The sadness of this exhange is that there is a powerful story of the people in rural, predominantly Alaska Native northwest region, rising up and reducing poverty, child and adult mortality, and providing the dignity of multi-generational jobs. Alaska Gov. Mike Dunleavy’s three daughters, who are Alaska Native, have worked at Red Dog. The environmental record for one of the largest zinc mines on earth has been a model the Alaska Miners Association holds for how to mitigate natural environmental contamination. But that story won’t be told.

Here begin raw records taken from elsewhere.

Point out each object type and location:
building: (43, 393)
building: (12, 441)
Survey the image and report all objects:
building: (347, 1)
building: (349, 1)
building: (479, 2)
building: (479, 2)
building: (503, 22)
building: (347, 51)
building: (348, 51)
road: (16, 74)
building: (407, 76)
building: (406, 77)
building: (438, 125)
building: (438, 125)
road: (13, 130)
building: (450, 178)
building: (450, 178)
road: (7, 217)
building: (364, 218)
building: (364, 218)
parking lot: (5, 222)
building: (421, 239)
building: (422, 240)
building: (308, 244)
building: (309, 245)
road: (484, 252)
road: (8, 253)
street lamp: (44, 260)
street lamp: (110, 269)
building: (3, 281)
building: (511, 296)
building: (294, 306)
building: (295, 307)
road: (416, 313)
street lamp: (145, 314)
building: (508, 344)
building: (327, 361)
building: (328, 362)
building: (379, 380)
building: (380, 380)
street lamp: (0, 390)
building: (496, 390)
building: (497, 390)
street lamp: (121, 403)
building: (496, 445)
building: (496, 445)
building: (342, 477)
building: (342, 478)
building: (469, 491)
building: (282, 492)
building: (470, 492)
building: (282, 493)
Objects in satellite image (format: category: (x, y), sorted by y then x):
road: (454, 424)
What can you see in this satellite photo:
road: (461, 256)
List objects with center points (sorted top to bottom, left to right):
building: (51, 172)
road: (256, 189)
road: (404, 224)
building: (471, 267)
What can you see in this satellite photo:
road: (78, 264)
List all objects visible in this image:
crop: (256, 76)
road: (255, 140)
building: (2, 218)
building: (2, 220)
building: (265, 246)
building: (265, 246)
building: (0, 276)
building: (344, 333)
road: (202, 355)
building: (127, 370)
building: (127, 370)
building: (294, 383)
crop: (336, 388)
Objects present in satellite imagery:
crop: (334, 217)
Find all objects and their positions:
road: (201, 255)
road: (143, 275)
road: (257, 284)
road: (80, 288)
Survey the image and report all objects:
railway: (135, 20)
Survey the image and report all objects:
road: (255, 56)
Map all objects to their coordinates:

The Binkley family, which owns the ADN, are prominent supporters of mining projects. It is ironic that the in-house designated expert on Alaska’s past would use such blatant tactics from partisan opponents to make a snide point.
Readers to that publication should thus be prepared for a forthcoming story or perhaps a series from this individual on “the troubled history of mining in rural Alaska.”
Of course, expect the historic environmental remediation efforts, including making the Red Dog Creek, which was naturally toxic due to latent zinc levels now fit for fish to swim in, will be omitted.
Suzanne Downing is the editor of Must Read Alaska. Her family arrived in Alaska in 1969 thanks to mining opportunities.